Image Credit: OECD, 2019

Patients own their health and genetic data – Most citizens in the countries discussed above are brought up with the idea that they own their data, can control who has access to it and for how long. In those countries that are doing genetic profiles of their citizens, the patient controls the information and its use – in some instances, using blockchain technology to maintain security and authorization of access. Here, the accepted norm is that your provider “owns” your data. And although you can request a copy of your patient records, you’ll likely be charged for the privilege and will either receive the information in paper form on a disk that is of little use. While patient data advocates like Dave deBronkart Jr, widely known as e-Patient Dave, a cancer patient, and blogger who, in 2009, became a noted activist for healthcare transformation through participatory medicine and personal health data rights, and others push for this, progress is slow.

“Owning a copy of your personal data does not change property law, medical record requirements, or hinder the advancement of science. But it does build health equity by giving everyone equal access to their lifetime medical data.”

Juhan Sonin, Annie Lakey Becker and Kim Nipp, Stat First Opinion, November 15, 2021

Data ownership gives each of us the keys to our health puzzle and insight into how our data is used outside medical appointments to further research, innovation, and better health care for all. It gives us the keys we need to care for ourselves and our loved ones, and to build health in our communities and our country at large. Data ownership unlocks the path to achieving our health and wellness potential.

Including an individual’s genetic information is critical to personalized care. – In addition to Estonia, the NHS in the UK, Iceland, and the UAE have plans to sequence the DNA of large segments of the population to make citizens’ lives better. Here in the U.S., Boston Children’s Hospital had a five-year program where parents of newborns had the option of having the child’s DNA sequenced to test whether that information helps guide the care of babies and monitor how pediatricians and parents react to knowing it.

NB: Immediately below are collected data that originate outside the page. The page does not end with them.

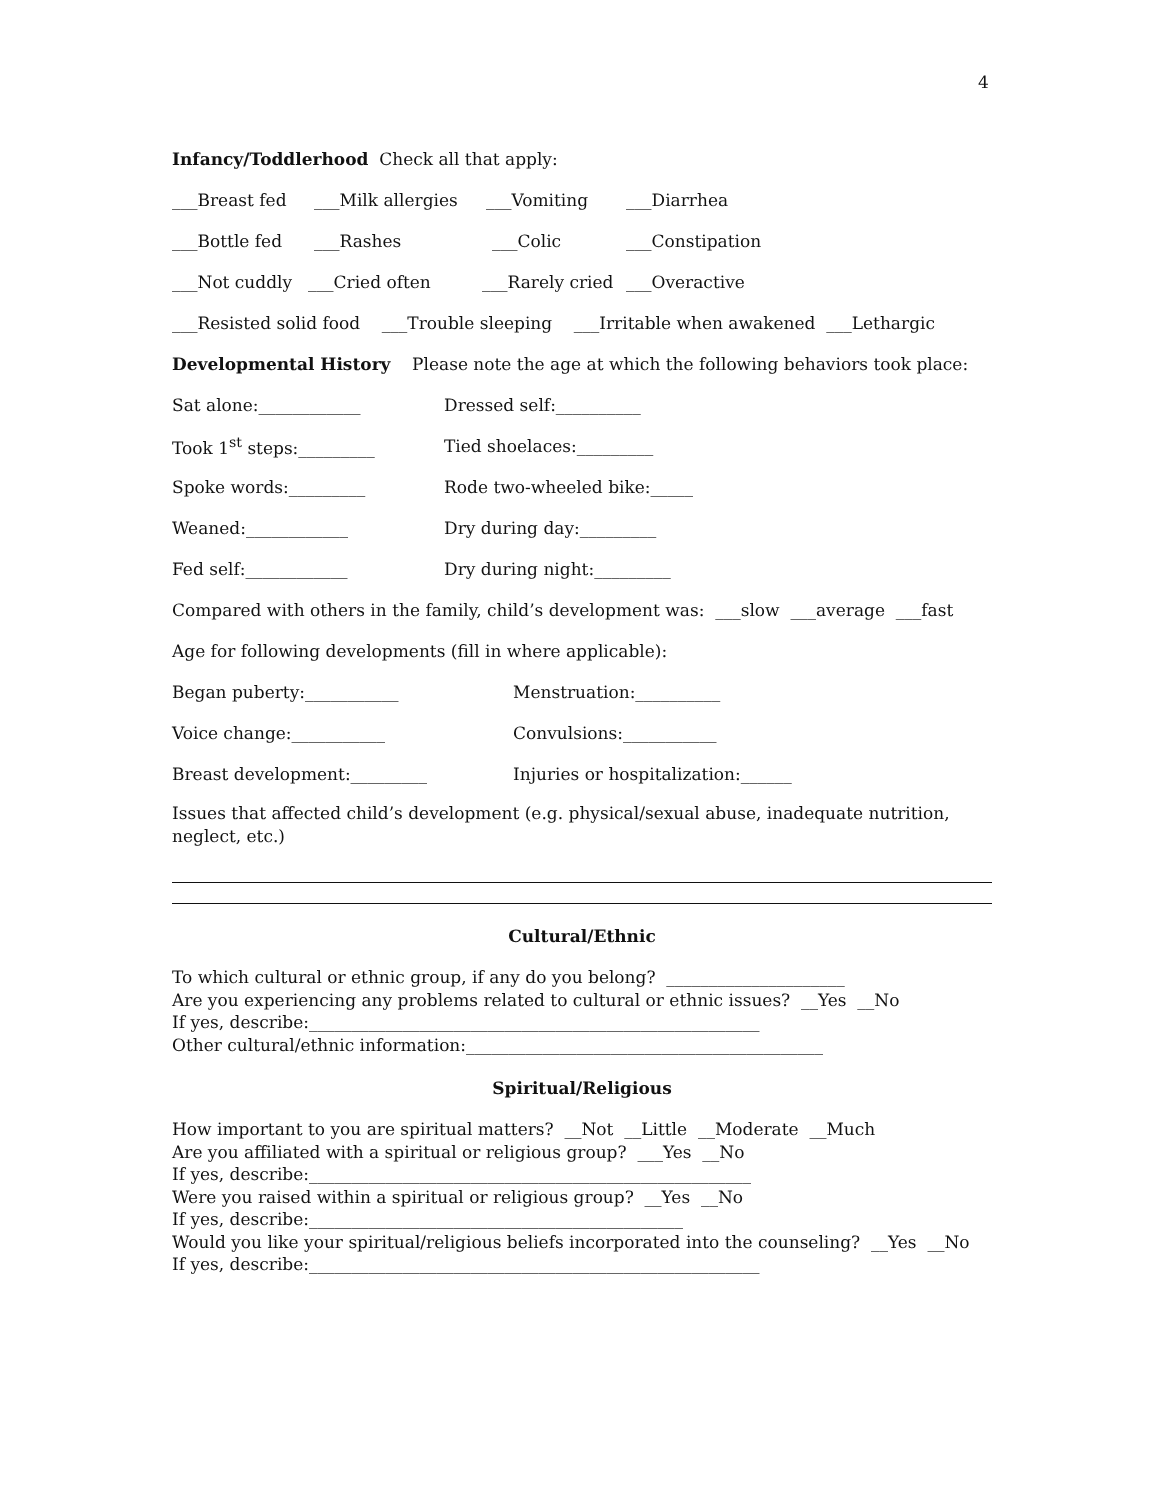4
Infancy/Toddlerhood Check all that apply:
___Breast fed ___Milk allergies ___Vomiting ___Diarrhea
___Bottle fed ___Rashes ___Colic ___Constipation
___Not cuddly ___Cried often ___Rarely cried ___Overactive
___Resisted solid food ___Trouble sleeping ___Irritable when awakened ___Lethargic
Developmental History Please note the age at which the following behaviors took place:
Sat alone:____________ Dressed self:__________
Took 1<sup>st</sup> steps:_________ Tied shoelaces:_________
Spoke words:_________ Rode two-wheeled bike:_____
Weaned:____________ Dry during day:_________
Fed self:____________ Dry during night:_________
Compared with others in the family, child’s development was: ___slow ___average ___fast
Age for following developments (fill in where applicable):
Began puberty:___________ Menstruation:__________
Voice change:___________ Convulsions:___________
Breast development:_________ Injuries or hospitalization:______
Issues that affected child’s development (e.g. physical/sexual abuse, inadequate nutrition, neglect, etc.)
Cultural/Ethnic
To which cultural or ethnic group, if any do you belong? _____________________
Are you experiencing any problems related to cultural or ethnic issues? __Yes __No
If yes, describe:_____________________________________________________
Other cultural/ethnic information:__________________________________________
Spiritual/Religious
How important to you are spiritual matters? __Not __Little __Moderate __Much
Are you affiliated with a spiritual or religious group? ___Yes __No
If yes, describe:____________________________________________________
Were you raised within a spiritual or religious group? __Yes __No
If yes, describe:____________________________________________
Would you like your spiritual/religious beliefs incorporated into the counseling? __Yes __No
If yes, describe:_____________________________________________________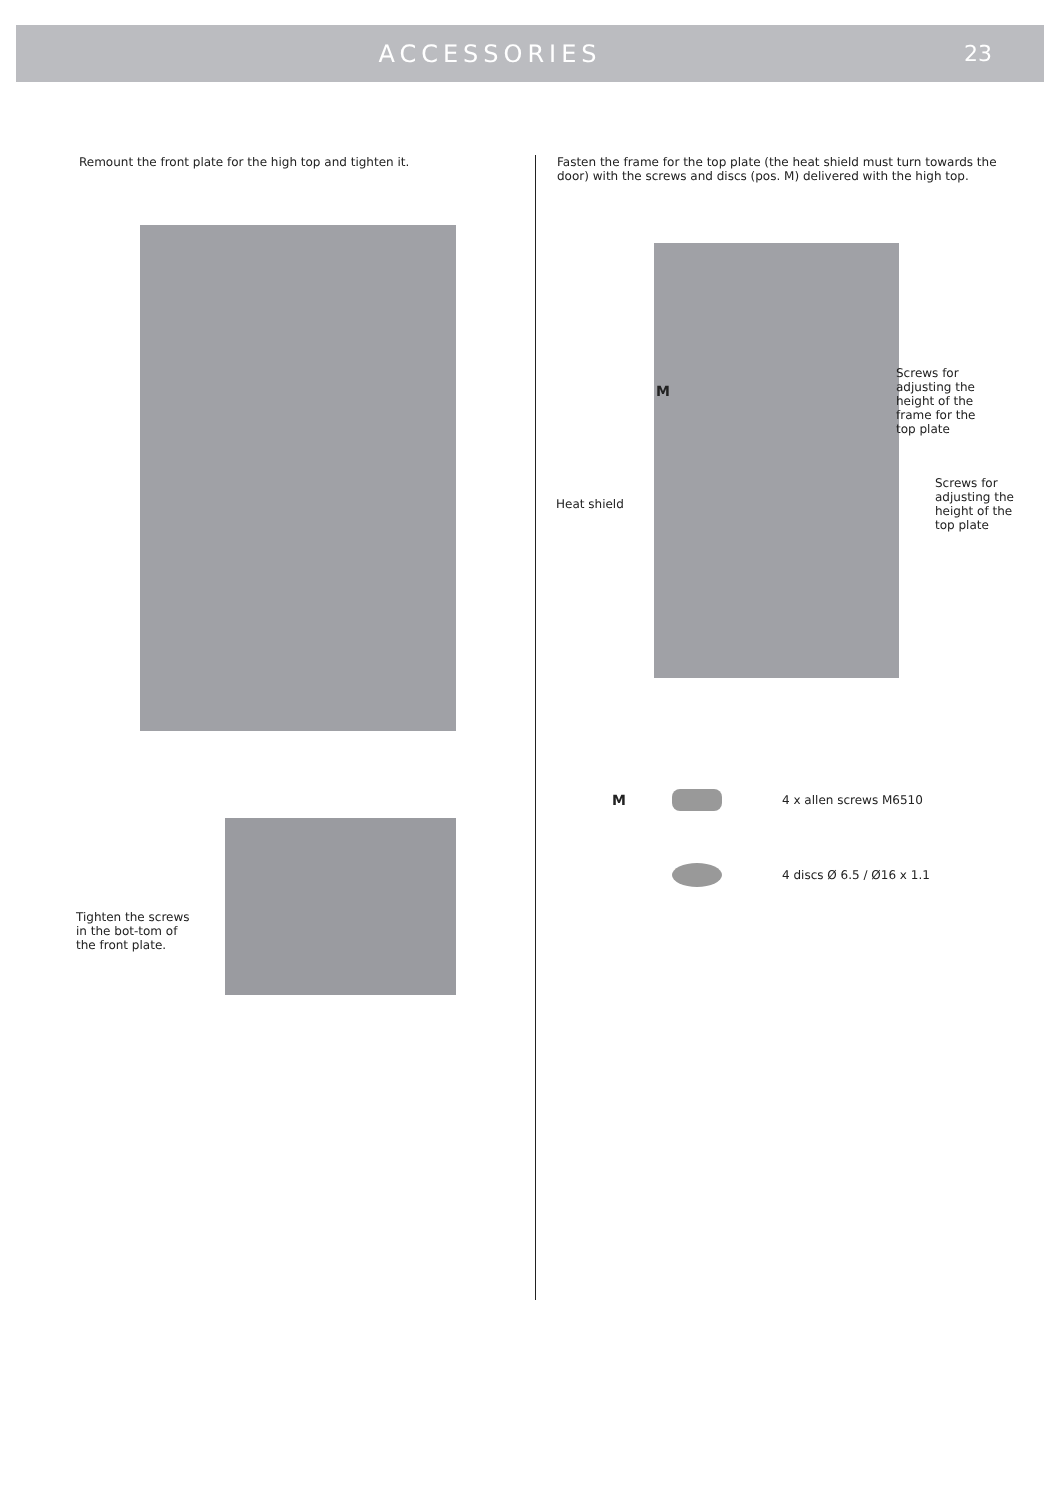ACCESSORIES 23
Remount the front plate for the high top and tighten it.
Tighten the screws in the bot-tom of the front plate.
Fasten the frame for the top plate (the heat shield must turn towards the door) with the screws and discs (pos. M) delivered with the high top.
M
Heat shield
Screws for adjusting the height of the frame for the top plate
Screws for adjusting the height of the top plate
M 4 x allen screws M6510
4 discs Ø 6.5 / Ø16 x 1.1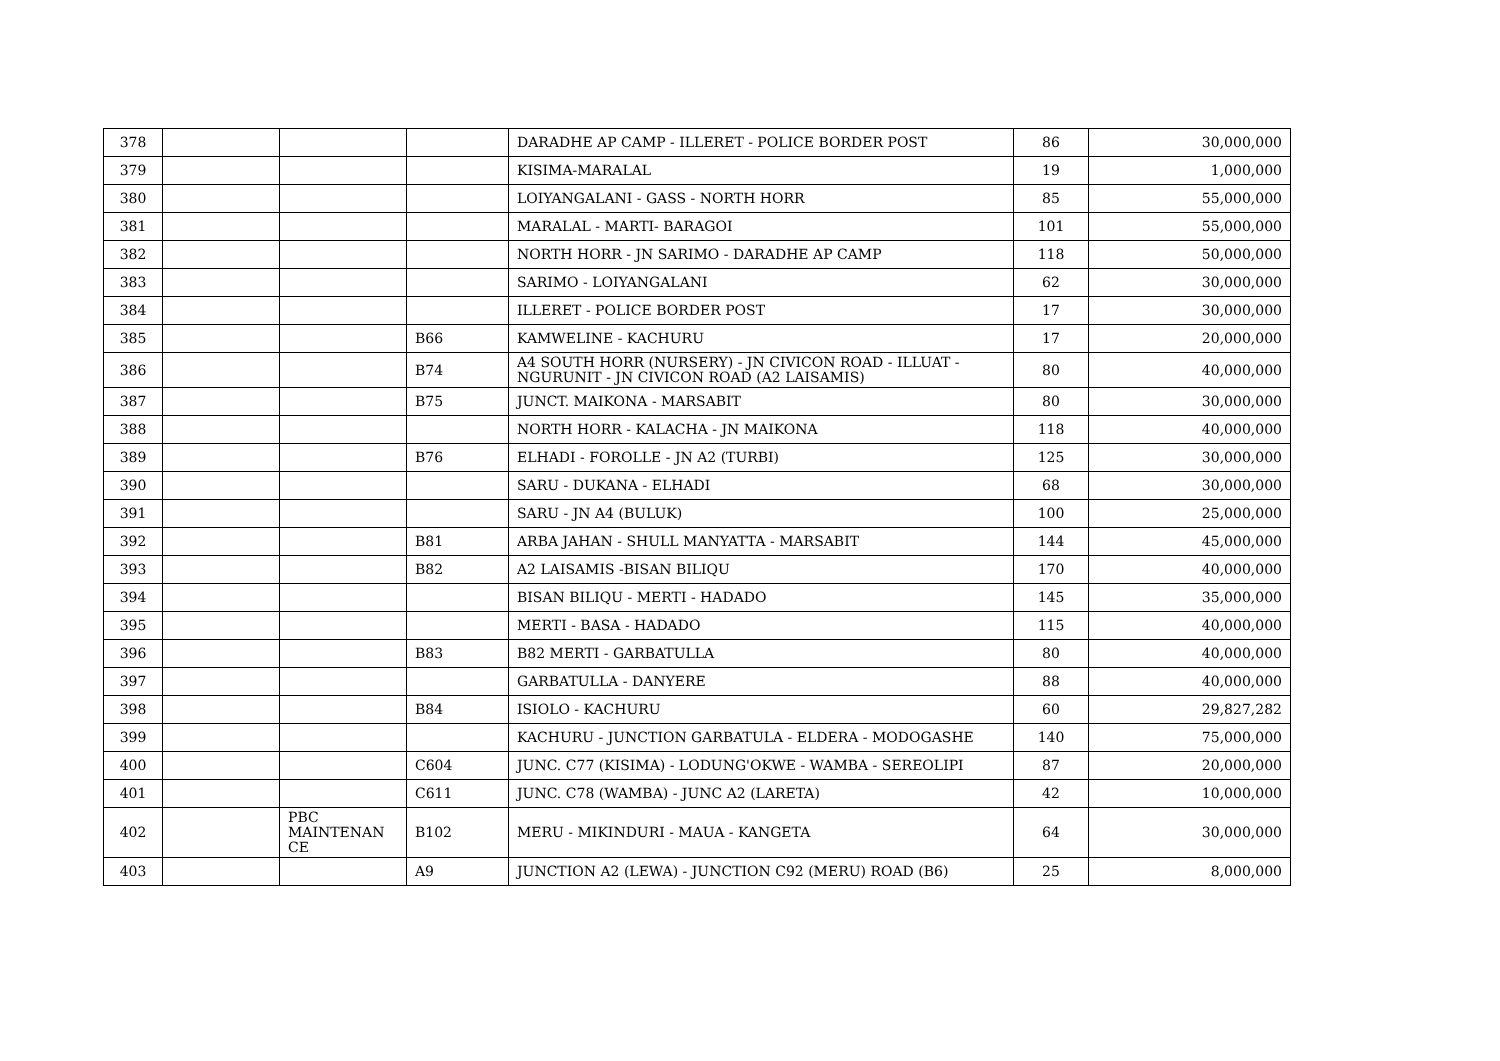| 378 | | | | DARADHE AP CAMP - ILLERET - POLICE BORDER POST | 86 | 30,000,000 |
| 379 | | | | KISIMA-MARALAL | 19 | 1,000,000 |
| 380 | | | | LOIYANGALANI - GASS - NORTH HORR | 85 | 55,000,000 |
| 381 | | | | MARALAL - MARTI- BARAGOI | 101 | 55,000,000 |
| 382 | | | | NORTH HORR - JN SARIMO - DARADHE AP CAMP | 118 | 50,000,000 |
| 383 | | | | SARIMO - LOIYANGALANI | 62 | 30,000,000 |
| 384 | | | | ILLERET - POLICE BORDER POST | 17 | 30,000,000 |
| 385 | | | B66 | KAMWELINE - KACHURU | 17 | 20,000,000 |
| 386 | | | B74 | A4 SOUTH HORR (NURSERY) - JN CIVICON ROAD - ILLUAT - NGURUNIT - JN CIVICON ROAD (A2 LAISAMIS) | 80 | 40,000,000 |
| 387 | | | B75 | JUNCT. MAIKONA - MARSABIT | 80 | 30,000,000 |
| 388 | | | | NORTH HORR - KALACHA - JN MAIKONA | 118 | 40,000,000 |
| 389 | | | B76 | ELHADI - FOROLLE - JN A2 (TURBI) | 125 | 30,000,000 |
| 390 | | | | SARU - DUKANA - ELHADI | 68 | 30,000,000 |
| 391 | | | | SARU - JN A4 (BULUK) | 100 | 25,000,000 |
| 392 | | | B81 | ARBA JAHAN - SHULL MANYATTA - MARSABIT | 144 | 45,000,000 |
| 393 | | | B82 | A2 LAISAMIS -BISAN BILIQU | 170 | 40,000,000 |
| 394 | | | | BISAN BILIQU - MERTI - HADADO | 145 | 35,000,000 |
| 395 | | | | MERTI - BASA - HADADO | 115 | 40,000,000 |
| 396 | | | B83 | B82 MERTI - GARBATULLA | 80 | 40,000,000 |
| 397 | | | | GARBATULLA - DANYERE | 88 | 40,000,000 |
| 398 | | | B84 | ISIOLO - KACHURU | 60 | 29,827,282 |
| 399 | | | | KACHURU - JUNCTION GARBATULA - ELDERA - MODOGASHE | 140 | 75,000,000 |
| 400 | | | C604 | JUNC. C77 (KISIMA) - LODUNG'OKWE - WAMBA - SEREOLIPI | 87 | 20,000,000 |
| 401 | | | C611 | JUNC. C78 (WAMBA) - JUNC A2 (LARETA) | 42 | 10,000,000 |
| 402 | | PBC MAINTENAN CE | B102 | MERU - MIKINDURI - MAUA - KANGETA | 64 | 30,000,000 |
| 403 | | | A9 | JUNCTION A2 (LEWA) - JUNCTION C92 (MERU) ROAD (B6) | 25 | 8,000,000 |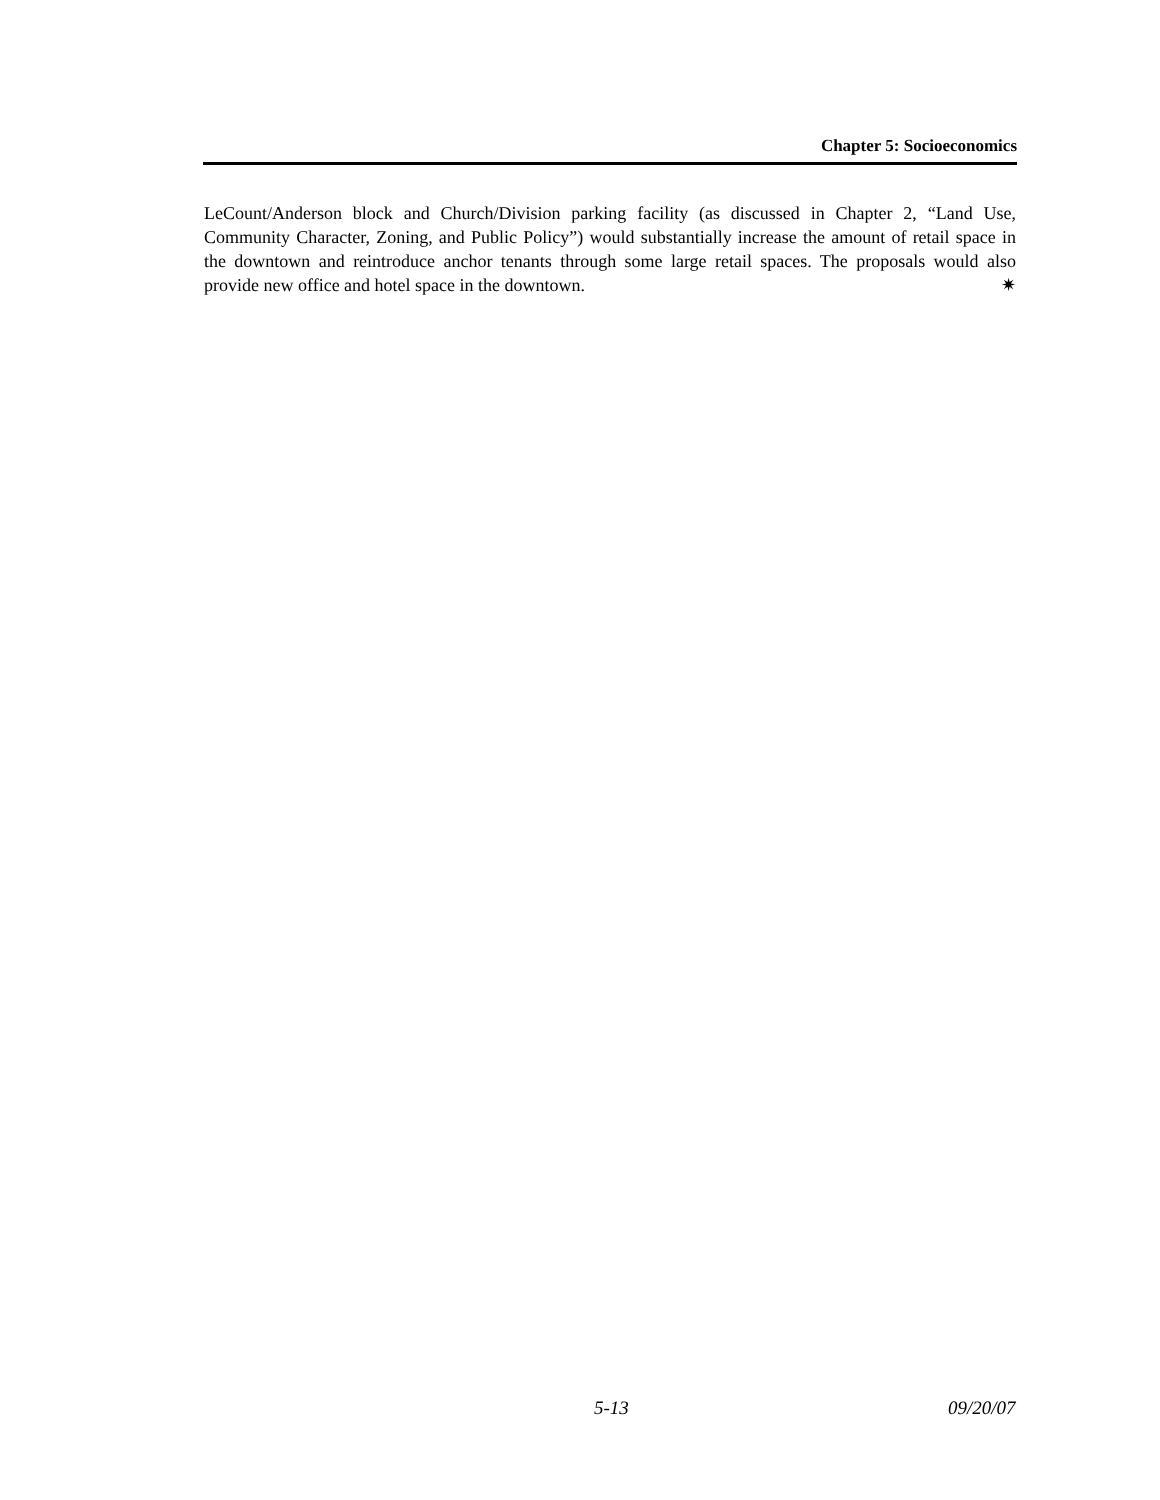Chapter 5: Socioeconomics
LeCount/Anderson block and Church/Division parking facility (as discussed in Chapter 2, “Land Use, Community Character, Zoning, and Public Policy”) would substantially increase the amount of retail space in the downtown and reintroduce anchor tenants through some large retail spaces. The proposals would also provide new office and hotel space in the downtown. ✷
5-13 09/20/07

Phase 1 of that study wrapped up in 2019. These plans likely won’t be perfect at first. But other nations looking to implement their systems might build off those, and citizens will be the ones to benefit.

Digital health tools development is a complex, multifaceted, and highly dynamic environment. While significant implementation challenges remain, I’m confident that there is a better chance of preparing for whatever is coming next by demonstrating the best practices of how other governments, regulators, and developers tackle the challenges of today.